(Work instruction): Your answer must be the full set of entries, repeated exactly.

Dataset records
++++++++
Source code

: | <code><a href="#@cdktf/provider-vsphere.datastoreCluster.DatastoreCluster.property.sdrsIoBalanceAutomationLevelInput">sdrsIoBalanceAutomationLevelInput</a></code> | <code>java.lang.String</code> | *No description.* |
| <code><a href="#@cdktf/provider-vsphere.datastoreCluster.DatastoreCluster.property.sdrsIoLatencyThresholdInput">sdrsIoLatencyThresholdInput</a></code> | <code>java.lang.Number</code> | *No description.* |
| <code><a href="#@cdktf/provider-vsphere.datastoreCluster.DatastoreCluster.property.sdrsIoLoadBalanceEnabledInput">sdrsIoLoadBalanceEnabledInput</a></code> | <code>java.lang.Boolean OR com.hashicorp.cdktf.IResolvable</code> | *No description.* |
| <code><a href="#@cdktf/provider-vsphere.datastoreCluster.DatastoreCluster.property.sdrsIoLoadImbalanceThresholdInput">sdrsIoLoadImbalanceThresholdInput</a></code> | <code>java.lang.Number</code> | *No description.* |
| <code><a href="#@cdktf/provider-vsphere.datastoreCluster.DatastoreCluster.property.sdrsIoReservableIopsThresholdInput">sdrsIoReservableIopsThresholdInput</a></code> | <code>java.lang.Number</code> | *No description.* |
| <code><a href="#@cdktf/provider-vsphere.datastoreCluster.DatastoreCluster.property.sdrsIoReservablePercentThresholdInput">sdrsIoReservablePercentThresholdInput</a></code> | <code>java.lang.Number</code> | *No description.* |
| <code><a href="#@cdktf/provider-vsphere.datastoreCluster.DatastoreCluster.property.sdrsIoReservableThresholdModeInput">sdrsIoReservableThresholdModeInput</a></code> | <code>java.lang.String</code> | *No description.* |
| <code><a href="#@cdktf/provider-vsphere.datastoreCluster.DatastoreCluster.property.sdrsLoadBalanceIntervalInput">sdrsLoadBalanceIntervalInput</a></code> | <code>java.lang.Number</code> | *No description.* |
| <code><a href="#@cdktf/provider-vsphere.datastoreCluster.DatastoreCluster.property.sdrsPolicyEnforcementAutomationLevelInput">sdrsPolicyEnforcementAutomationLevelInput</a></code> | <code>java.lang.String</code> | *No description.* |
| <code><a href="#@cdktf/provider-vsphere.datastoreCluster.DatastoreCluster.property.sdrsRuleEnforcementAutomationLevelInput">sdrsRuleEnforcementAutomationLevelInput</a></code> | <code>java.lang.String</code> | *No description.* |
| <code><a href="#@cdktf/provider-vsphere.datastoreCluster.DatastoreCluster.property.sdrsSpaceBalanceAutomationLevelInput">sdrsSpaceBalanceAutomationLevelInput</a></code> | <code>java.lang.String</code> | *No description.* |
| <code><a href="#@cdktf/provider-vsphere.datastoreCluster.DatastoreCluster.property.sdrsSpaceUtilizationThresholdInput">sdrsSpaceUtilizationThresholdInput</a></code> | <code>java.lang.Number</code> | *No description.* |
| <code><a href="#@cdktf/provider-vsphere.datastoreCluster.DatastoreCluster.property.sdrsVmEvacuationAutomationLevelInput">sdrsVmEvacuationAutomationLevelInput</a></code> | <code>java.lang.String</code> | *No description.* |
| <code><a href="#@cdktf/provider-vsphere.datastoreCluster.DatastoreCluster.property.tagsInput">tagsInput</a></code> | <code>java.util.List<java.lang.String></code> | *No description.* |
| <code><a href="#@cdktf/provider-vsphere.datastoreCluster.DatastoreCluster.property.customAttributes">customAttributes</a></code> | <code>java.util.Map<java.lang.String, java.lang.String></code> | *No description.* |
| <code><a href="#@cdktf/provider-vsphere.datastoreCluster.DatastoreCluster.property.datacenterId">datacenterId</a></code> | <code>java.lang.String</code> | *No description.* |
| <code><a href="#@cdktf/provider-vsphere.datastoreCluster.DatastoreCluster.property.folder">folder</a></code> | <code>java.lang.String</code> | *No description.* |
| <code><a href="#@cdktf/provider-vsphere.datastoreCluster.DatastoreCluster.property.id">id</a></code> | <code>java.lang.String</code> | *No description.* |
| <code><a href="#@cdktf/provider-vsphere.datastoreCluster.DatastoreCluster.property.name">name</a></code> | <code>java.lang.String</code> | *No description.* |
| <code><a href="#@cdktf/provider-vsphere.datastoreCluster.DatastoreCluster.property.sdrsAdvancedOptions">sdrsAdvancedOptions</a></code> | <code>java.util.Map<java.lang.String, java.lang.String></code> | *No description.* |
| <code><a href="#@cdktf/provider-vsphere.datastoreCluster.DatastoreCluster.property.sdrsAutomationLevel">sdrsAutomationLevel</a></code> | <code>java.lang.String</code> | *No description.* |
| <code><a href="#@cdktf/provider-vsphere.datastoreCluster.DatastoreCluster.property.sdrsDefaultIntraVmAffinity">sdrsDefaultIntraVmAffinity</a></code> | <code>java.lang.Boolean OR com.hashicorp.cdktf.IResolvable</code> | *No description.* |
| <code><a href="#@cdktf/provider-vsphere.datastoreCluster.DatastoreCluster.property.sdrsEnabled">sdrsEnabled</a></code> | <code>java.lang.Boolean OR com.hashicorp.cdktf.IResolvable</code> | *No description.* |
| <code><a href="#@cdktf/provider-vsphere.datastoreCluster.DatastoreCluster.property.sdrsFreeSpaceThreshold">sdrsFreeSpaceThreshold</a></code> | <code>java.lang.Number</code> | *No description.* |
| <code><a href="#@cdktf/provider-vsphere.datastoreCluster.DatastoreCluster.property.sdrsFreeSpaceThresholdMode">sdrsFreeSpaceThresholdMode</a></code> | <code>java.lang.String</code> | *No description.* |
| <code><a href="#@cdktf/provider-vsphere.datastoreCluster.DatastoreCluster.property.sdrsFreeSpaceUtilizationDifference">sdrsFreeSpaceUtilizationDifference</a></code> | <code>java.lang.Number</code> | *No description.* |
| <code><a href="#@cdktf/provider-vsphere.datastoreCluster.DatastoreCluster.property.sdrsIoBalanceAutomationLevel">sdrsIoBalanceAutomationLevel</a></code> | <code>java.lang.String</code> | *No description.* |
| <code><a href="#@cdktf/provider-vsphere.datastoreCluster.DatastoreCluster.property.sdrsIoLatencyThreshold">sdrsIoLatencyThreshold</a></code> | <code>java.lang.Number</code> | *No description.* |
++++++++
(Exercise result):
Source code

: | <code><a href="#@cdktf/provider-vsphere.datastoreCluster.DatastoreCluster.property.sdrsIoBalanceAutomationLevelInput">sdrsIoBalanceAutomationLevelInput</a></code> | <code>java.lang.String</code> | *No description.* |
| <code><a href="#@cdktf/provider-vsphere.datastoreCluster.DatastoreCluster.property.sdrsIoLatencyThresholdInput">sdrsIoLatencyThresholdInput</a></code> | <code>java.lang.Number</code> | *No description.* |
| <code><a href="#@cdktf/provider-vsphere.datastoreCluster.DatastoreCluster.property.sdrsIoLoadBalanceEnabledInput">sdrsIoLoadBalanceEnabledInput</a></code> | <code>java.lang.Boolean OR com.hashicorp.cdktf.IResolvable</code> | *No description.* |
| <code><a href="#@cdktf/provider-vsphere.datastoreCluster.DatastoreCluster.property.sdrsIoLoadImbalanceThresholdInput">sdrsIoLoadImbalanceThresholdInput</a></code> | <code>java.lang.Number</code> | *No description.* |
| <code><a href="#@cdktf/provider-vsphere.datastoreCluster.DatastoreCluster.property.sdrsIoReservableIopsThresholdInput">sdrsIoReservableIopsThresholdInput</a></code> | <code>java.lang.Number</code> | *No description.* |
| <code><a href="#@cdktf/provider-vsphere.datastoreCluster.DatastoreCluster.property.sdrsIoReservablePercentThresholdInput">sdrsIoReservablePercentThresholdInput</a></code> | <code>java.lang.Number</code> | *No description.* |
| <code><a href="#@cdktf/provider-vsphere.datastoreCluster.DatastoreCluster.property.sdrsIoReservableThresholdModeInput">sdrsIoReservableThresholdModeInput</a></code> | <code>java.lang.String</code> | *No description.* |
| <code><a href="#@cdktf/provider-vsphere.datastoreCluster.DatastoreCluster.property.sdrsLoadBalanceIntervalInput">sdrsLoadBalanceIntervalInput</a></code> | <code>java.lang.Number</code> | *No description.* |
| <code><a href="#@cdktf/provider-vsphere.datastoreCluster.DatastoreCluster.property.sdrsPolicyEnforcementAutomationLevelInput">sdrsPolicyEnforcementAutomationLevelInput</a></code> | <code>java.lang.String</code> | *No description.* |
| <code><a href="#@cdktf/provider-vsphere.datastoreCluster.DatastoreCluster.property.sdrsRuleEnforcementAutomationLevelInput">sdrsRuleEnforcementAutomationLevelInput</a></code> | <code>java.lang.String</code> | *No description.* |
| <code><a href="#@cdktf/provider-vsphere.datastoreCluster.DatastoreCluster.property.sdrsSpaceBalanceAutomationLevelInput">sdrsSpaceBalanceAutomationLevelInput</a></code> | <code>java.lang.String</code> | *No description.* |
| <code><a href="#@cdktf/provider-vsphere.datastoreCluster.DatastoreCluster.property.sdrsSpaceUtilizationThresholdInput">sdrsSpaceUtilizationThresholdInput</a></code> | <code>java.lang.Number</code> | *No description.* |
| <code><a href="#@cdktf/provider-vsphere.datastoreCluster.DatastoreCluster.property.sdrsVmEvacuationAutomationLevelInput">sdrsVmEvacuationAutomationLevelInput</a></code> | <code>java.lang.String</code> | *No description.* |
| <code><a href="#@cdktf/provider-vsphere.datastoreCluster.DatastoreCluster.property.tagsInput">tagsInput</a></code> | <code>java.util.List<java.lang.String></code> | *No description.* |
| <code><a href="#@cdktf/provider-vsphere.datastoreCluster.DatastoreCluster.property.customAttributes">customAttributes</a></code> | <code>java.util.Map<java.lang.String, java.lang.String></code> | *No description.* |
| <code><a href="#@cdktf/provider-vsphere.datastoreCluster.DatastoreCluster.property.datacenterId">datacenterId</a></code> | <code>java.lang.String</code> | *No description.* |
| <code><a href="#@cdktf/provider-vsphere.datastoreCluster.DatastoreCluster.property.folder">folder</a></code> | <code>java.lang.String</code> | *No description.* |
| <code><a href="#@cdktf/provider-vsphere.datastoreCluster.DatastoreCluster.property.id">id</a></code> | <code>java.lang.String</code> | *No description.* |
| <code><a href="#@cdktf/provider-vsphere.datastoreCluster.DatastoreCluster.property.name">name</a></code> | <code>java.lang.String</code> | *No description.* |
| <code><a href="#@cdktf/provider-vsphere.datastoreCluster.DatastoreCluster.property.sdrsAdvancedOptions">sdrsAdvancedOptions</a></code> | <code>java.util.Map<java.lang.String, java.lang.String></code> | *No description.* |
| <code><a href="#@cdktf/provider-vsphere.datastoreCluster.DatastoreCluster.property.sdrsAutomationLevel">sdrsAutomationLevel</a></code> | <code>java.lang.String</code> | *No description.* |
| <code><a href="#@cdktf/provider-vsphere.datastoreCluster.DatastoreCluster.property.sdrsDefaultIntraVmAffinity">sdrsDefaultIntraVmAffinity</a></code> | <code>java.lang.Boolean OR com.hashicorp.cdktf.IResolvable</code> | *No description.* |
| <code><a href="#@cdktf/provider-vsphere.datastoreCluster.DatastoreCluster.property.sdrsEnabled">sdrsEnabled</a></code> | <code>java.lang.Boolean OR com.hashicorp.cdktf.IResolvable</code> | *No description.* |
| <code><a href="#@cdktf/provider-vsphere.datastoreCluster.DatastoreCluster.property.sdrsFreeSpaceThreshold">sdrsFreeSpaceThreshold</a></code> | <code>java.lang.Number</code> | *No description.* |
| <code><a href="#@cdktf/provider-vsphere.datastoreCluster.DatastoreCluster.property.sdrsFreeSpaceThresholdMode">sdrsFreeSpaceThresholdMode</a></code> | <code>java.lang.String</code> | *No description.* |
| <code><a href="#@cdktf/provider-vsphere.datastoreCluster.DatastoreCluster.property.sdrsFreeSpaceUtilizationDifference">sdrsFreeSpaceUtilizationDifference</a></code> | <code>java.lang.Number</code> | *No description.* |
| <code><a href="#@cdktf/provider-vsphere.datastoreCluster.DatastoreCluster.property.sdrsIoBalanceAutomationLevel">sdrsIoBalanceAutomationLevel</a></code> | <code>java.lang.String</code> | *No description.* |
| <code><a href="#@cdktf/provider-vsphere.datastoreCluster.DatastoreCluster.property.sdrsIoLatencyThreshold">sdrsIoLatencyThreshold</a></code> | <code>java.lang.Number</code> | *No description.* |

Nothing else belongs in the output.